It’s been four years since Rilo Kiley‘s first tour and they show no sign of slowing down.
Compared to their first two month tour in 2001, in 2005 they’ll be clocking about seven months on the road. With the leap from a fifteen passenger van to a full-on tour bus, the shift marks a change in their on-the-road lifestyle.
“There comes a time in touring when you want to play more shows that are further spread out and you’re just doing so much touring and making enough money to where you can do that,” said Jason Boesel, the drummer for Rilo Kiley. “You know [to] be better to yourself so you can be out there for longer and last longer.”
The touring can take a toll on inner band relations, but with six years under their belt Rilo Kiley always bounces back.
“I don’t think it’s ever been easy,” he continues, “That’s the sort of weird dynamic of our band. I think we fight sometimes and hate each other for short periods but it always sort of smooths out and comes out at the other end. I think certainly traveling in a bus and having more than one hotel room for everyone to sleep in….that all helps.”
The newfound luxury is admittedly being paid straight out of their own pocketbooks, but it’s a necessary expense at this point in the music game for them. Jason has doubts on how far they would get if they if they didn’t work amongst friends with like minded characteristics, “I think we like to work with our friends or at least people we feel like we could be friends with. If someone is talented but we don’t like them we typically wouldn’t use them…I think especially we’re kind of a tough group to jump into and hang out with.”

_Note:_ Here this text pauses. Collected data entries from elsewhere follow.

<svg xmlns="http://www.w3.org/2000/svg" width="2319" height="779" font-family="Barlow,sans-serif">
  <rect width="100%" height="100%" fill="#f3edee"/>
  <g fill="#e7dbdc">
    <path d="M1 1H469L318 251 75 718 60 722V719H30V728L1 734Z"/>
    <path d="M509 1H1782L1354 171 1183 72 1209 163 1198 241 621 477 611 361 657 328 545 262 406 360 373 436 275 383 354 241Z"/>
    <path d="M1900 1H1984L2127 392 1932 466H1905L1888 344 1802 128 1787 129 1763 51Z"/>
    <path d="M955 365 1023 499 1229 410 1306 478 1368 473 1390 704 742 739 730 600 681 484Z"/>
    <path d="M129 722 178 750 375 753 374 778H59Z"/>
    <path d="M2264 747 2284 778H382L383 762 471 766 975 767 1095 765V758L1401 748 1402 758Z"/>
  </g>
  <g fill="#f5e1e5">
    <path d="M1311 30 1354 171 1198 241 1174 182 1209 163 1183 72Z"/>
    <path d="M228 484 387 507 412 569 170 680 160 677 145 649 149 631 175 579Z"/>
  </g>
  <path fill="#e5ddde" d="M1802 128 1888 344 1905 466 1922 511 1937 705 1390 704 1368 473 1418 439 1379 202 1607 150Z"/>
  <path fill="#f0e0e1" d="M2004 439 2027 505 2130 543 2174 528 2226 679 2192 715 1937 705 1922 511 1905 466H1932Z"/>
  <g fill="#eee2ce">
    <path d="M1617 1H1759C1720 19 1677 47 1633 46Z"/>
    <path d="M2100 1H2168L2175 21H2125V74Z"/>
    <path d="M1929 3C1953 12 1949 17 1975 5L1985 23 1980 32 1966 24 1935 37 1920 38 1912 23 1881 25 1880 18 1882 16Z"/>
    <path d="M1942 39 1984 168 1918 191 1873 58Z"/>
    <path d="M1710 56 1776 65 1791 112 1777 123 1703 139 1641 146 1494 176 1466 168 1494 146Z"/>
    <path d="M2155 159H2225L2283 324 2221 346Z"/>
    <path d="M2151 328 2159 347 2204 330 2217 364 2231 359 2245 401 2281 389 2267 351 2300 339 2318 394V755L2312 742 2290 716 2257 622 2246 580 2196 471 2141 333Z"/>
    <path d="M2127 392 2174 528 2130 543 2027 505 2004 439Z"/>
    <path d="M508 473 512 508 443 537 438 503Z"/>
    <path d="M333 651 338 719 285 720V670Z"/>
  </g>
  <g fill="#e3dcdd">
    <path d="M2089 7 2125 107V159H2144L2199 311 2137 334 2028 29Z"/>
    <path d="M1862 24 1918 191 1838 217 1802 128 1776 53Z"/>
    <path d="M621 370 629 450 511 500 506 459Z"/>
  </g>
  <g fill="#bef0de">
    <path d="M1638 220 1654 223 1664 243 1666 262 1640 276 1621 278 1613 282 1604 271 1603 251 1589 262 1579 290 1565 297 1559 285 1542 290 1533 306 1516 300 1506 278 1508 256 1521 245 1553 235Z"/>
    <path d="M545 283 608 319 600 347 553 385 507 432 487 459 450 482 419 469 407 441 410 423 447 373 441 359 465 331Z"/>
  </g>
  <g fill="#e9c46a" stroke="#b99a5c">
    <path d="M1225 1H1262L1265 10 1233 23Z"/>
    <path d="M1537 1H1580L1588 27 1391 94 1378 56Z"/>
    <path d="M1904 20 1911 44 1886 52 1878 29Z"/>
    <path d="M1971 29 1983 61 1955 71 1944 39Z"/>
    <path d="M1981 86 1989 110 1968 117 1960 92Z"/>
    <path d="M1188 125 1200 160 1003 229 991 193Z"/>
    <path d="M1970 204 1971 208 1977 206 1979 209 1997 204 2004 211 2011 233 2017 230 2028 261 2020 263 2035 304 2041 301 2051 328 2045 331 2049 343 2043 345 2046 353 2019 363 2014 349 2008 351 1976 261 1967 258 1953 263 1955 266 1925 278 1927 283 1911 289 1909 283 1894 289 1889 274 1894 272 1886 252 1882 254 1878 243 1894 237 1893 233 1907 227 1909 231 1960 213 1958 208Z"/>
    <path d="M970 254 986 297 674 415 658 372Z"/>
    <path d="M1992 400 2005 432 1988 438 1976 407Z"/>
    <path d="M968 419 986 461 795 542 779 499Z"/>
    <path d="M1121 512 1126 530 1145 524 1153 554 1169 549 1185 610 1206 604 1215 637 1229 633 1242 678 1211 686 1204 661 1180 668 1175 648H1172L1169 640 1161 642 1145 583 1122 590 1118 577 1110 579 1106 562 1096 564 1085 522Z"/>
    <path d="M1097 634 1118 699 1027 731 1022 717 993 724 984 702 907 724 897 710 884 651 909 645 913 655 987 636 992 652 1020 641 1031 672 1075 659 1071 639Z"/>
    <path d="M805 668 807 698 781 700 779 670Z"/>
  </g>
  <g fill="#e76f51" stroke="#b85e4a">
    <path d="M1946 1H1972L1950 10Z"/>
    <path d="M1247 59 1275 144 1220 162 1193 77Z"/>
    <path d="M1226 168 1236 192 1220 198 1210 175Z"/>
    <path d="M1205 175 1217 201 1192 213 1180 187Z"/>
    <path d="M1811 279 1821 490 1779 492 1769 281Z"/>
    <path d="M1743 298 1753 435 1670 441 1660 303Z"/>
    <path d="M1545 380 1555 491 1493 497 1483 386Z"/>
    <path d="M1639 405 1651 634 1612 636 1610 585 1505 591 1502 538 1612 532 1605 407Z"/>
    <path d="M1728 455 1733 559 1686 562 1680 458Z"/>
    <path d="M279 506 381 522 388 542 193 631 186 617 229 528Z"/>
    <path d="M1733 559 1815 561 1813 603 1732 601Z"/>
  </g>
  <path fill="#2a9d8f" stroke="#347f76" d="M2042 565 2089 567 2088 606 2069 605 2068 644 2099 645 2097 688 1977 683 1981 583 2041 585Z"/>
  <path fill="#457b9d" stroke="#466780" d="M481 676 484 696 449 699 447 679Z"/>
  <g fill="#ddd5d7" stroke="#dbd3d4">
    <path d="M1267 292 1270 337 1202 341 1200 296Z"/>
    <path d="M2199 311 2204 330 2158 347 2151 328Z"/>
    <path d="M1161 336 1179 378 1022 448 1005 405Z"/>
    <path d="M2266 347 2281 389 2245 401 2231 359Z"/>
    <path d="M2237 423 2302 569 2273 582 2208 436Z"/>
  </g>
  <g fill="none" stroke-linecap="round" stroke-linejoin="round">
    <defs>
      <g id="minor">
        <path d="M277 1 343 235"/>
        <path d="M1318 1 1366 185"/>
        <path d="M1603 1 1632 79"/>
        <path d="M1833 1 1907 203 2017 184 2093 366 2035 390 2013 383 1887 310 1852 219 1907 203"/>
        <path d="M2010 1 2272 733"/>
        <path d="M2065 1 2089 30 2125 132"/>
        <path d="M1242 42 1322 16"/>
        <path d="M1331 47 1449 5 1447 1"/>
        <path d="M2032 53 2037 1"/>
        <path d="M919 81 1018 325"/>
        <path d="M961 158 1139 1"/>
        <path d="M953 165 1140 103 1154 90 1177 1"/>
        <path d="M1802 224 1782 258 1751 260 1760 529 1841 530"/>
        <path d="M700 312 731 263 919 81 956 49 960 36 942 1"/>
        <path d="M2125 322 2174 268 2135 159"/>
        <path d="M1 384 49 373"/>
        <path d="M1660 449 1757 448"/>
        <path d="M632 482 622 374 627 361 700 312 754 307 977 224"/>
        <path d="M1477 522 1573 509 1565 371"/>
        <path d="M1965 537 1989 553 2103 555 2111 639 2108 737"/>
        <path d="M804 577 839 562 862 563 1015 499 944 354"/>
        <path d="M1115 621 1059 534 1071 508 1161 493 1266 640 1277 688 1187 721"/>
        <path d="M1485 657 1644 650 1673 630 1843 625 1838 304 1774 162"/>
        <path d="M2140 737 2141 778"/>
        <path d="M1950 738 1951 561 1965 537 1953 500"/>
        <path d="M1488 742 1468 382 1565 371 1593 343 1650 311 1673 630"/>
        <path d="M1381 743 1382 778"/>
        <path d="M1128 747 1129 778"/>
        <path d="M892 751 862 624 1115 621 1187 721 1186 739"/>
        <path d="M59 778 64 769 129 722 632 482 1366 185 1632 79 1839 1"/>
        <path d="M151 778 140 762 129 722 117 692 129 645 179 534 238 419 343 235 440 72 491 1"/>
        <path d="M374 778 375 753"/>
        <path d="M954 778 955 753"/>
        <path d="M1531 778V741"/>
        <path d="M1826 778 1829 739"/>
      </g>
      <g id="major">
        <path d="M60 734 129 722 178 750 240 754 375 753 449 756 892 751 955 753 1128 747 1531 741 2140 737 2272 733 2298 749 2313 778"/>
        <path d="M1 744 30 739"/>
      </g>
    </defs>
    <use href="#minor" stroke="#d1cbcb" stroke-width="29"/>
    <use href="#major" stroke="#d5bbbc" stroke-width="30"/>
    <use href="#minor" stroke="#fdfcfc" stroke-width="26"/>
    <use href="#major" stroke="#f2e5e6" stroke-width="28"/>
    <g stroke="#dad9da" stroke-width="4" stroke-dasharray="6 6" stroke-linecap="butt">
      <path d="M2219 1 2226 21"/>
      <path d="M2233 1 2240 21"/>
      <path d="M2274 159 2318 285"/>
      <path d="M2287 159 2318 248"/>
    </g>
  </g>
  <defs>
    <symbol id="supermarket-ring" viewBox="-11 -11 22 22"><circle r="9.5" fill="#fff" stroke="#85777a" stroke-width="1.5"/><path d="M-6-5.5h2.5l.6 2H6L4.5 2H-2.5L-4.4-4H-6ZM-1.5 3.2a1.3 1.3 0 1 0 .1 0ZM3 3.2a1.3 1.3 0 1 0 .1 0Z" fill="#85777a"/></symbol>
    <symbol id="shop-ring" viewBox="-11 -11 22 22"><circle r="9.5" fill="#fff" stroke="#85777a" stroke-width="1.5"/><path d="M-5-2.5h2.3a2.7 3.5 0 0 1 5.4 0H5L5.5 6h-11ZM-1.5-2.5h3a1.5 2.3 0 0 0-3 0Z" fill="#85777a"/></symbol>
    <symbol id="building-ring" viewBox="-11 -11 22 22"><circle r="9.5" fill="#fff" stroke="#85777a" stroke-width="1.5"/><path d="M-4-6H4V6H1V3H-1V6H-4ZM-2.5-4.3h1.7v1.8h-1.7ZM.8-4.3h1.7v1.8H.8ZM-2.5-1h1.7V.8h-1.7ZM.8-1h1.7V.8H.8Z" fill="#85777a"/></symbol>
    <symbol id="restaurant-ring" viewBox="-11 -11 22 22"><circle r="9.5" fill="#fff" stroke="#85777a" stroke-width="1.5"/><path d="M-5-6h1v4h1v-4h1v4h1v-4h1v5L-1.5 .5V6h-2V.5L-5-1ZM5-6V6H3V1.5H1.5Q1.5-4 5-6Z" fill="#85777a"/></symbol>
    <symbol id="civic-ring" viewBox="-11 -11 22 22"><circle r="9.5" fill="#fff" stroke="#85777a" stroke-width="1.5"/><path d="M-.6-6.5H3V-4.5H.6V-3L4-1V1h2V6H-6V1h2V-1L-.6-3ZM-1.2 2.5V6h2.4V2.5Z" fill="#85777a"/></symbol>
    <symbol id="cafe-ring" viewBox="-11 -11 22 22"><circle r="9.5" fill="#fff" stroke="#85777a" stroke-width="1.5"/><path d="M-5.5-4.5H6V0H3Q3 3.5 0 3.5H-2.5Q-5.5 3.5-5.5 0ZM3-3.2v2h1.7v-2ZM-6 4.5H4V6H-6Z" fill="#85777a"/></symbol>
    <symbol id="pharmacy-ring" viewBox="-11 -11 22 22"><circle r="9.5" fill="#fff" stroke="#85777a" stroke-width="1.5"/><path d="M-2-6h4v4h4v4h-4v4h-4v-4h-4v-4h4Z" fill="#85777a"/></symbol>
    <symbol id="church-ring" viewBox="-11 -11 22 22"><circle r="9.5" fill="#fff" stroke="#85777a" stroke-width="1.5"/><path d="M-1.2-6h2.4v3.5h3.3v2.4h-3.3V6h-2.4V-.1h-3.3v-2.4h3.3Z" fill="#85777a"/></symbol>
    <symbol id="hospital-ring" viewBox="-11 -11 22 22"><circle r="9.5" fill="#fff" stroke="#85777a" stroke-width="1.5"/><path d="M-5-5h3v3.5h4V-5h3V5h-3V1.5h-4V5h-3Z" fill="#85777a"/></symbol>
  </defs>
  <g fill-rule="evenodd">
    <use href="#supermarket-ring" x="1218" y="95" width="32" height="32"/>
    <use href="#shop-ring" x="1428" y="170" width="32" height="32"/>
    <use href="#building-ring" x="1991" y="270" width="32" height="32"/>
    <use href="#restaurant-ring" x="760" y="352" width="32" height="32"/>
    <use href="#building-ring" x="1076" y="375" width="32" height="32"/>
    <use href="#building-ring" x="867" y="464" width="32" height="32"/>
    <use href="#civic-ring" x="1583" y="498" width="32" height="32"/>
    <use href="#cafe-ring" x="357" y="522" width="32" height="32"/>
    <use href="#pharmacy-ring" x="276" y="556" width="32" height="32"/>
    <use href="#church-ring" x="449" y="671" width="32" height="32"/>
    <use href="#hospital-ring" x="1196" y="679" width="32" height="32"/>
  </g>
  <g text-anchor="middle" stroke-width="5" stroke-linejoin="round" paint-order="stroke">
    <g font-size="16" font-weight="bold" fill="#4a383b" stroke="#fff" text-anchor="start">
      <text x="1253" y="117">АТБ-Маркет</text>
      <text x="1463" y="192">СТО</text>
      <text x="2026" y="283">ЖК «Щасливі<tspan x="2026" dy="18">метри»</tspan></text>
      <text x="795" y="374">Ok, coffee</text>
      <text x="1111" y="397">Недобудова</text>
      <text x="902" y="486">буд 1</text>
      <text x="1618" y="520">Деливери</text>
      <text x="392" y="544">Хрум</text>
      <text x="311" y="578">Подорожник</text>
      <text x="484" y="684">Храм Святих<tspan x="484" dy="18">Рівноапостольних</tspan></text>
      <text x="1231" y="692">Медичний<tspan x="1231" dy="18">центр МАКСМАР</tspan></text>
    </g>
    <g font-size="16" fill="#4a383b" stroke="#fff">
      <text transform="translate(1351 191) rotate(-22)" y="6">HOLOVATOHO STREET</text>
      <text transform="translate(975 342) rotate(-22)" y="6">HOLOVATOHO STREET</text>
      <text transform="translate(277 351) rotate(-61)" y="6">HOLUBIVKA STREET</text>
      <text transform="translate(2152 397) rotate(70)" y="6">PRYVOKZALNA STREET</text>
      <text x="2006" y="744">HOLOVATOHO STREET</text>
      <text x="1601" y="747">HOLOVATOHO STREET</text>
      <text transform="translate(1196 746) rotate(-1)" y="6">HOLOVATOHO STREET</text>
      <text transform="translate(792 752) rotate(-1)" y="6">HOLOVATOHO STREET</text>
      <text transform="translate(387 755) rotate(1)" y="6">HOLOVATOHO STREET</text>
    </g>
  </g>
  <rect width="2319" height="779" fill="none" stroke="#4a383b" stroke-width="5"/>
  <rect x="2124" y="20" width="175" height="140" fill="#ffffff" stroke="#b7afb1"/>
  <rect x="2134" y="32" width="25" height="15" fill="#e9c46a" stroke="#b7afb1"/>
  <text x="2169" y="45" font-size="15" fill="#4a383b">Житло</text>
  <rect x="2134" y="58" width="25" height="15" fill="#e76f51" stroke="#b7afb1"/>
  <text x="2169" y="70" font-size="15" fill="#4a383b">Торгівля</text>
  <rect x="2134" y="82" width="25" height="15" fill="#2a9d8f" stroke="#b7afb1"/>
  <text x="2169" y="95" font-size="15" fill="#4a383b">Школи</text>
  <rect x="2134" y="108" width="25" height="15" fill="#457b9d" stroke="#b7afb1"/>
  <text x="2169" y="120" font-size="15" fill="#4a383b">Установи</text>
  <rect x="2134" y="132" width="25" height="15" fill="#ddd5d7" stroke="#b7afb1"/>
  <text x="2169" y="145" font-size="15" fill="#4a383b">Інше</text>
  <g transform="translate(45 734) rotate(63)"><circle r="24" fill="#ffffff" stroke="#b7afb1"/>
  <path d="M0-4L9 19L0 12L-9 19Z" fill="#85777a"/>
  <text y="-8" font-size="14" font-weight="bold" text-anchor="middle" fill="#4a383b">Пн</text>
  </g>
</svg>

When asked why, he responds, “Well, we have a very stylized jargon to our group and some intense personalities. I think there are some just people that naturally fall in and love it, but if not, it’s kind of rough.”
Intense personalities aside, the group has established an all-star indie cast of like minded producers that were clearly able to capture, continue and expound upon the Rilo Kiley sound for their latest release, More Adventures. Signature marks are sprinkled throughout the album, including the hand of Jimmy Tamborello (Postal Service) on the track “Accidental Death ” (sic) adding more synthetic and glitchy elements to the poppy tendencies of Rilo Kiley. “Portions for Foxes” is one of the heavier tracks on the album, which was molded by Mark Trombino, who is best known for his involvement with Drive Like Jehu and Rocket from the Crypt projects. Mike Mogis worked on their last two albums, lending his Saddle Creek flavor to their well crafted pop style.
In past tours Rilo Kiley was forging new territory to grow their fan base. Today they have a good lot of people supporting the group so it’s less of a focus, and the band seems to be coming into their own. On the new album, this has allowed them to deepen their use of the studio, and it shows.
Jason expounds, “I think the last one we dabbled in a little bit, using strings and stuff, but this one we really wanted to make it sound like a “real” record, the records we grew up on.”
This seems evident on a few distinct tracks that seem to be inspired by records from their past, the 70’s AM Gold hits, and even some lilting country a la Patsy Cline. “There’s a certain point in most peoples lives that you realize the kind of music you grew up almost hating…in a weird way, you know, because you heard it so much you didn’t really understand music yet…it sounded strange to you. All of a sudden, one day, it becomes your deepest connection with music. I think inevitably [it] makes you emulate a little bit here and there, and that’s what we did on a couple songs.”
They have never taken their partnerships in music lightly, initially signing to the Seattle based Barsuk label and then moving onto to Saddle Creek for the release of Execution of All Things, being the the label’s first non-Nebraskan act. Their newest album marks the transition and birth of their own label Brute/Beaute; a joint venture where the band will continue to release their own work as well as the friends they hold dear…but not until they get back from touring.
Rilo Kiley is currently on a 19-date American tour and they will be heading overseas this summer to play the Glastonbury Festival in the UK, amongst other festivals included in their extensive European tour. For the Fall season they will be back in America as the opening act for Coldplay’s American tour. The band appears here in Denver this Monday, June 13 at the Gothic, playing with Feist and The Brunettes. Doors are at 8pm and tickets are $14.